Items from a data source
:::
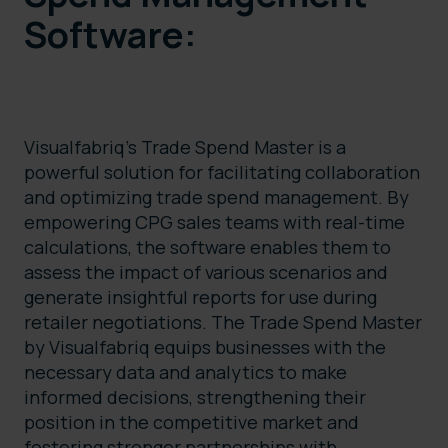
Software:
Visualfabriq’s Trade Spend Master is a
powerful solution for facilitating collaboration
and optimizing trade spend management. By
empowering CPG sales teams with real-time
calculations, the software enables them to
assess the impact of various scenarios and
generate insightful reports for use during
retailer negotiations. The Trade Spend Master
by Visualfabriq equips businesses with the
necessary data and analytics to make
informed decisions, strengthening their
position in the competitive market and
fostering stronger partnerships with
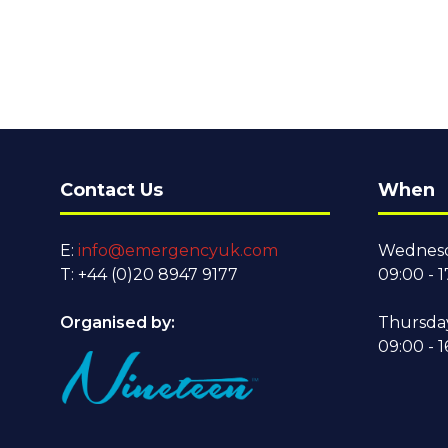
Contact Us
When
E:
info@emergencyuk.com
Wednesd
T: +44 (0)20 8947 9177
09:00 - 1
Organised by:
Thursda
09:00 - 1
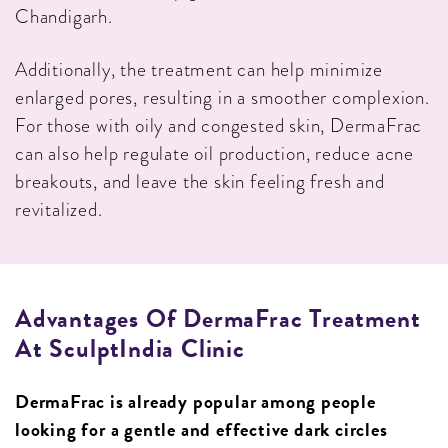
Chandigarh.
Additionally, the treatment can help minimize
enlarged pores, resulting in a smoother complexion.
For those with oily and congested skin, DermaFrac
can also help regulate oil production, reduce acne
breakouts, and leave the skin feeling fresh and
revitalized.
Advantages Of DermaFrac Treatment
At SculptIndia Clinic
DermaFrac is already popular among people
looking for a gentle and effective dark circles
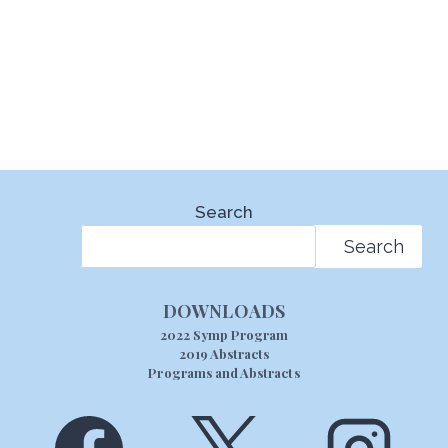
Search
Search
DOWNLOADS
2022 Symp Program
2019 Abstracts
Programs and Abstracts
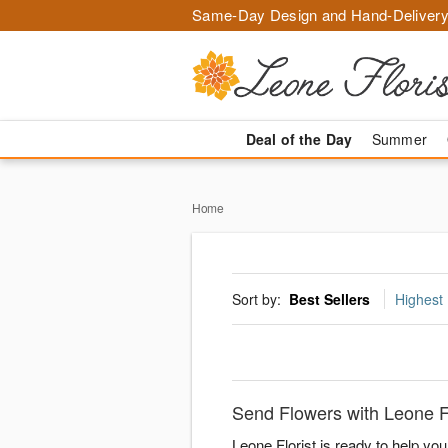
Same-Day Design and Hand-Delivery
Deal of the Day
Summer
Home
Sort by:
Best Sellers
Highest 
Send Flowers with Leone Fl
Leone Florist is ready to help yo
:::
### Work to be completed
Every line above is to be reproduced verbatim, and the pictures are to be omitted.

### Answer to this task
Software:
Visualfabriq’s Trade Spend Master is a
powerful solution for facilitating collaboration
and optimizing trade spend management. By
empowering CPG sales teams with real-time
calculations, the software enables them to
assess the impact of various scenarios and
generate insightful reports for use during
retailer negotiations. The Trade Spend Master
by Visualfabriq equips businesses with the
necessary data and analytics to make
informed decisions, strengthening their
position in the competitive market and
fostering stronger partnerships with
Contact Us
When
E:
info@emergencyuk.com
Wednesd
T: +44 (0)20 8947 9177
09:00 - 1
Organised by:
Thursda
09:00 - 1
Chandigarh.
Additionally, the treatment can help minimize
enlarged pores, resulting in a smoother complexion.
For those with oily and congested skin, DermaFrac
can also help regulate oil production, reduce acne
breakouts, and leave the skin feeling fresh and
revitalized.
Advantages Of DermaFrac Treatment
At SculptIndia Clinic
DermaFrac is already popular among people
looking for a gentle and effective dark circles
Search
Search
DOWNLOADS
2022 Symp Program
2019 Abstracts
Programs and Abstracts
Same-Day Design and Hand-Delivery
Deal of the Day
Summer
Home
Sort by:
Best Sellers
Highest 
Send Flowers with Leone Fl
Leone Florist is ready to help yo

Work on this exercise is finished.